__Source text__.
• • • • • • •

# Best Macro Split to lose fat???



## ddawg (Apr 4, 2006)

When cutting and trying to get cut and shredded, what is the best carb/protein/fat split for accomplishing this?


----------



## cha (Apr 4, 2006)

ddawg said:
			
		

> When cutting and trying to get cut and shredded, what is the best carb/protein/fat split for accomplishing this?



There isn't a majic ratio.  Everyone is different.


----------



## ddawg (Apr 4, 2006)

Ok, thanks.
I was asking because I'm skinny fat and I was thinking about kind of doing a carb cycling thing.  I was going to eat low to moderate carbs 4 days a week (about a 23/34/41  carb/protein/fat split), a low carb day once a week(8/48/41 carb/protein/fat split), and then 2 straight carb up days(35/35/30 split).

This is how it would look

Low to Medium Carbs (4 days a week)
2600 calories, 118g fat, 154g carbs(mainly after workout), 222g protein

Low Carb (1 day a week)
2100 calories, 112g fat, 42g carbs (veggies), 216g protein

Carb Up (2 days)
3000 calories, 96g fat, 276g carbs, 250g protein


By the way, I'm 20 years old, 6', and 177 lbs.  I'm trying to get cut and lose the belly fat.


----------



## cha (Apr 4, 2006)

ddawg said:
			
		

> Ok, thanks.
> I was asking because I'm skinny fat and I was thinking about kind of doing a carb cycling thing.  I was going to eat low to moderate carbs 4 days a week (about a 23/34/41  carb/protein/fat split), a low carb day once a week(8/48/41 carb/protein/fat split), and then 2 straight carb up days(35/35/30 split).
> 
> This is how it would look
> ...



I'm what you would call skinny fat myself.  I'm small (5' 7" @ 150lbs, 31" waist up from 140lbs, 33" waist).  I would suggest you do a recomp diet whereby you eat 10% or so above maintenance.  This is what I've been doing and it seems to work for me.  I don't do the carb cycle thing - I eat the same amout everyday whether I workout or not.


----------

• • • • • • •

__Extracted data__.
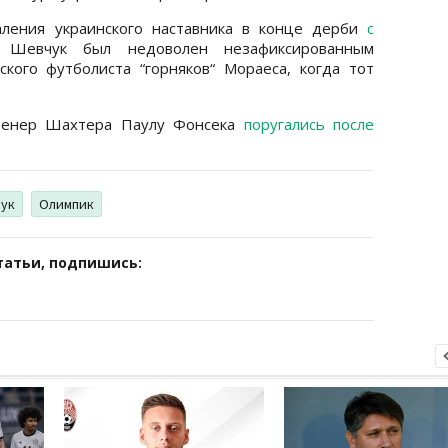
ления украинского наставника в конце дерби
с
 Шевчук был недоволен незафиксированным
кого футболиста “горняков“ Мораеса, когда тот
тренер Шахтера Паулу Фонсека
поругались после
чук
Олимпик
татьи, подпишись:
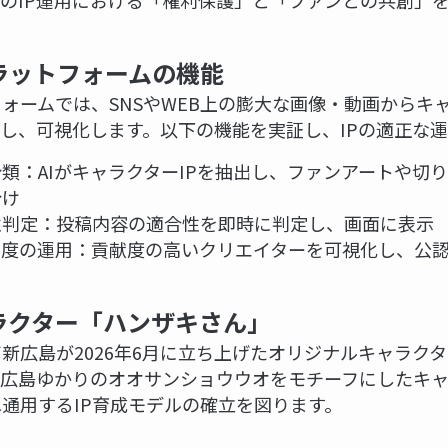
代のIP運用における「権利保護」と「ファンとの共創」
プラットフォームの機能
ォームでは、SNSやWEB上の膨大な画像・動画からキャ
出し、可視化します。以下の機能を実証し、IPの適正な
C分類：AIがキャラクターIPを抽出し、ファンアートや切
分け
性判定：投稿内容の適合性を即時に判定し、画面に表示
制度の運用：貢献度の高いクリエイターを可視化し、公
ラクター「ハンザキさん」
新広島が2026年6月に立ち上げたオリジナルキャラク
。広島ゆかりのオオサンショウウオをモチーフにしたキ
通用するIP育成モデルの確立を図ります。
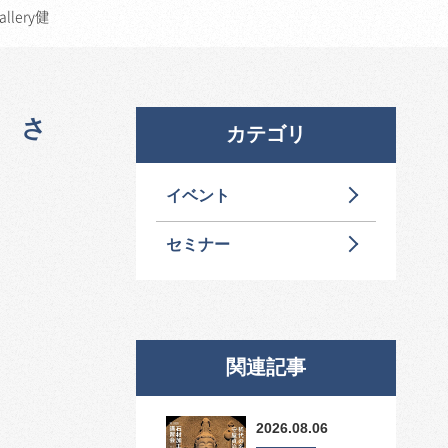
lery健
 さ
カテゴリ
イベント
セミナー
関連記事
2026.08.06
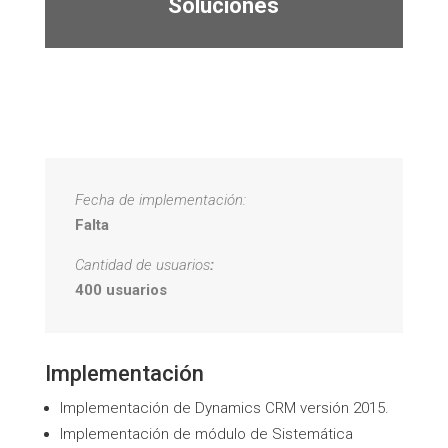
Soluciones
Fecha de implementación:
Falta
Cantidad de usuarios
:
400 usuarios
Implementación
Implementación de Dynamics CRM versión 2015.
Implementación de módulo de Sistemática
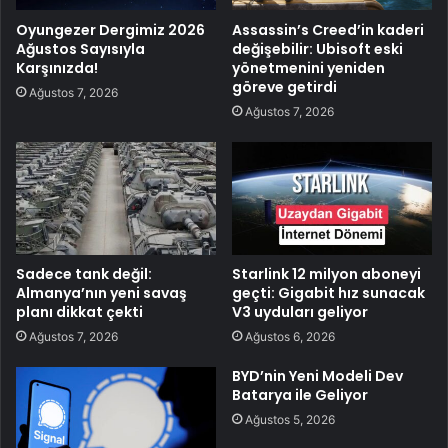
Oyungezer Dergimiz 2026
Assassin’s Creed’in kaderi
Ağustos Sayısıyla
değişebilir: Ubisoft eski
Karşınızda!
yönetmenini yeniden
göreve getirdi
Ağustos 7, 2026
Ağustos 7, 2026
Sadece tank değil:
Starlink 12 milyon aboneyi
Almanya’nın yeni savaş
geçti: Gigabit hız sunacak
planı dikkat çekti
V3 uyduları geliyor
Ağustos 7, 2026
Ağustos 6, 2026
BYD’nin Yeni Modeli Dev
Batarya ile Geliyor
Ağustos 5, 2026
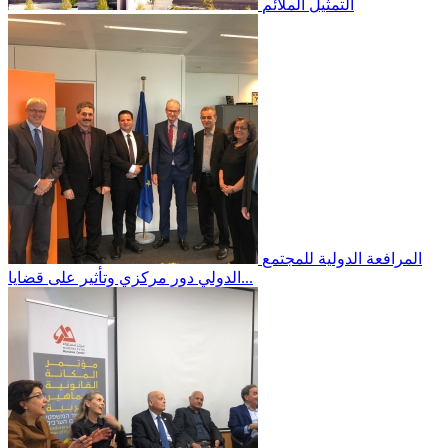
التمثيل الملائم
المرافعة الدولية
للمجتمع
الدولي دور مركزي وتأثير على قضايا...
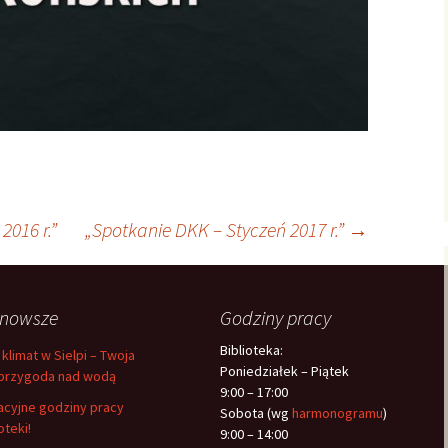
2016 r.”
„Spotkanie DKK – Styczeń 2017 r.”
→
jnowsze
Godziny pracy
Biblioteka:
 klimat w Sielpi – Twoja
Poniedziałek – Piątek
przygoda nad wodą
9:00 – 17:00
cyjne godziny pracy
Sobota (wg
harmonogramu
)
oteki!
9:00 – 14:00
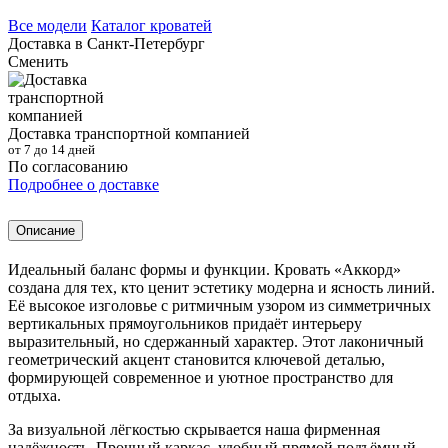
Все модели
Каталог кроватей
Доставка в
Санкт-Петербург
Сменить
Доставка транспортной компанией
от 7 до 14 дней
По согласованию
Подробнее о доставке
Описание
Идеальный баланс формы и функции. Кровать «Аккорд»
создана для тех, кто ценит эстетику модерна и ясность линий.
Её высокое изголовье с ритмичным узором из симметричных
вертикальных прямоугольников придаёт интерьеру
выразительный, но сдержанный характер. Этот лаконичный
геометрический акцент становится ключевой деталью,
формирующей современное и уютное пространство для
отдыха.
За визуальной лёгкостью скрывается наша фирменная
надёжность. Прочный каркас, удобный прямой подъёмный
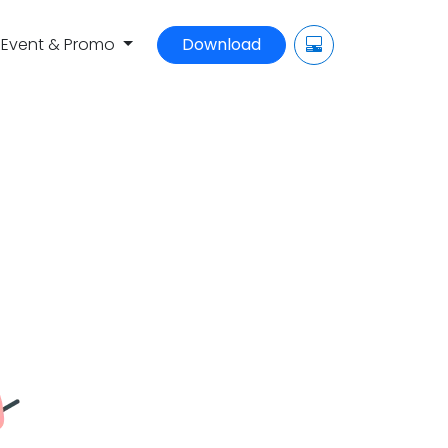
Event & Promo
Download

• • • • • • •

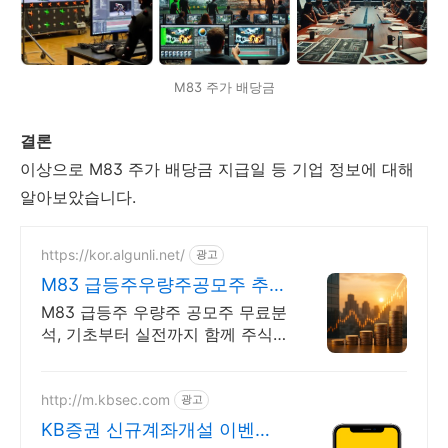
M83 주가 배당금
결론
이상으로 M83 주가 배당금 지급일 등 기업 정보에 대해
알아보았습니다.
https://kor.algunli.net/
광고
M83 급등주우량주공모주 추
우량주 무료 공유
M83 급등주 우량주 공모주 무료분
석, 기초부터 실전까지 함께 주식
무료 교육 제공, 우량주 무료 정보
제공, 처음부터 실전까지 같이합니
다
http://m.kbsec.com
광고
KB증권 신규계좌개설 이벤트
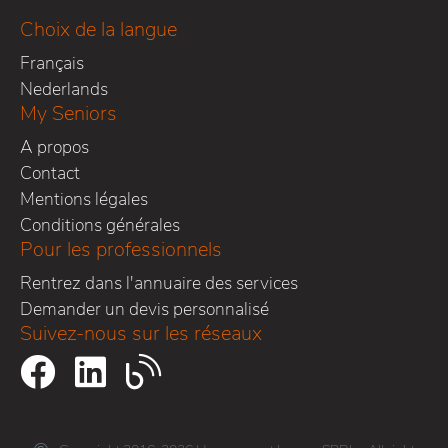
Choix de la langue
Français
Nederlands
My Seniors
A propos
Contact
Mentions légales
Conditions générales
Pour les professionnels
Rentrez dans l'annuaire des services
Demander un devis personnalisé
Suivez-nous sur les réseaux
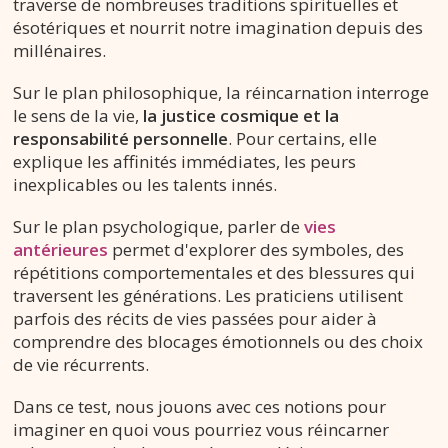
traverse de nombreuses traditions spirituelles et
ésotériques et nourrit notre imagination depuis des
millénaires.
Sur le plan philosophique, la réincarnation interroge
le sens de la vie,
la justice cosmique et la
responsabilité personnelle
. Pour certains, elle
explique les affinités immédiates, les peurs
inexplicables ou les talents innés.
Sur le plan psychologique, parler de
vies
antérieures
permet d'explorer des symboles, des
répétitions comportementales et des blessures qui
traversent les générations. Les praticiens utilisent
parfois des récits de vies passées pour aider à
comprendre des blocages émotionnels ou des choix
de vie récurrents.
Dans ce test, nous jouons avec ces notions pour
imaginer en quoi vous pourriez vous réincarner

• • • • • • •

__Work request__.
Answer these from the forum thread:
1. How many days a week does ddawg plan to eat low to moderate carbs?
2. How many grams of carbs are listed for the Low Carb day?
3. How far above maintenance does cha suggest eating on a recomp diet?
The data have no connection to the forum thread.

__Finished task__.
1. Four days a week.
2. 42g of carbs, from veggies.
3. About 10% above maintenance.